• Work instruction: Search the records that follow and extract every line containing the string "CIVIL".

Material for this exercise START

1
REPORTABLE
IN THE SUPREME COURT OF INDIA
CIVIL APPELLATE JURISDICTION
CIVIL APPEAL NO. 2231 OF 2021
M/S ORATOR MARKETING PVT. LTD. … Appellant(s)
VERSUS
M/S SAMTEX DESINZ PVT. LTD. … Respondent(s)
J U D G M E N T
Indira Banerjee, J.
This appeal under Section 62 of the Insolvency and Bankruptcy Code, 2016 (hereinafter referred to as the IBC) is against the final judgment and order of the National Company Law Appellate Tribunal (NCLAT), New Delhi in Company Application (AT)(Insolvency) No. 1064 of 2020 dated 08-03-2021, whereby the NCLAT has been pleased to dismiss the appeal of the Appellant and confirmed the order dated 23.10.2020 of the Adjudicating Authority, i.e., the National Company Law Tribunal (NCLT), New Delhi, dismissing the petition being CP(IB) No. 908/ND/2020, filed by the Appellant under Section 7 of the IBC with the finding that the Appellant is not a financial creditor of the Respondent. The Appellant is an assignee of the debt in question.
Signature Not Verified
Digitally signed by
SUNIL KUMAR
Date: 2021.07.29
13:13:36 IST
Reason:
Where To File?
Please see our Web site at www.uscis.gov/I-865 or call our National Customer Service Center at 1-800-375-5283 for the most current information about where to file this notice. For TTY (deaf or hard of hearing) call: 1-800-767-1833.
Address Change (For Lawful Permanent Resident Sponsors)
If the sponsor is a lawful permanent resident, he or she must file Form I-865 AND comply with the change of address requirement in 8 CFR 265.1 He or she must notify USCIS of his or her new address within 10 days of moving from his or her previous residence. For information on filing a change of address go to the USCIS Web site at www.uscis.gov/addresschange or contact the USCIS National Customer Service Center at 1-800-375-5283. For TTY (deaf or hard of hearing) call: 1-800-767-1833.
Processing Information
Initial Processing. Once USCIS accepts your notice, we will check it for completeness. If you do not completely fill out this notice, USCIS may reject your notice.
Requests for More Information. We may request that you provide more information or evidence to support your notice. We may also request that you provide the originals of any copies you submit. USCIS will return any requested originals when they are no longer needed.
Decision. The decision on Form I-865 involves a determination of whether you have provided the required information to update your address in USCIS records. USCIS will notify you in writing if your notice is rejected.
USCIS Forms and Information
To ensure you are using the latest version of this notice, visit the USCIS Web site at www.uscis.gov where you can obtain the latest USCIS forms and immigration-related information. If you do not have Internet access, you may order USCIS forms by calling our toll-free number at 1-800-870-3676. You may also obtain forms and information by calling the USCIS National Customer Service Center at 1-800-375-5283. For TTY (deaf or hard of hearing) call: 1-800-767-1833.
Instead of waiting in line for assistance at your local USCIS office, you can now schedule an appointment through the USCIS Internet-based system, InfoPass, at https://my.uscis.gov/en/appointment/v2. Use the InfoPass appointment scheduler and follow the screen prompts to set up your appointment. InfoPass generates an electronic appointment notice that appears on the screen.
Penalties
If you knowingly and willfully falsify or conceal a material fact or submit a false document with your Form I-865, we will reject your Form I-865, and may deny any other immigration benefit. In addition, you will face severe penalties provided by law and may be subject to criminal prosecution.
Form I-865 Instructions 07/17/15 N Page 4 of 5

Material for this exercise END

• Task answer:
CIVIL APPELLATE JURISDICTION
CIVIL APPEAL NO. 2231 OF 2021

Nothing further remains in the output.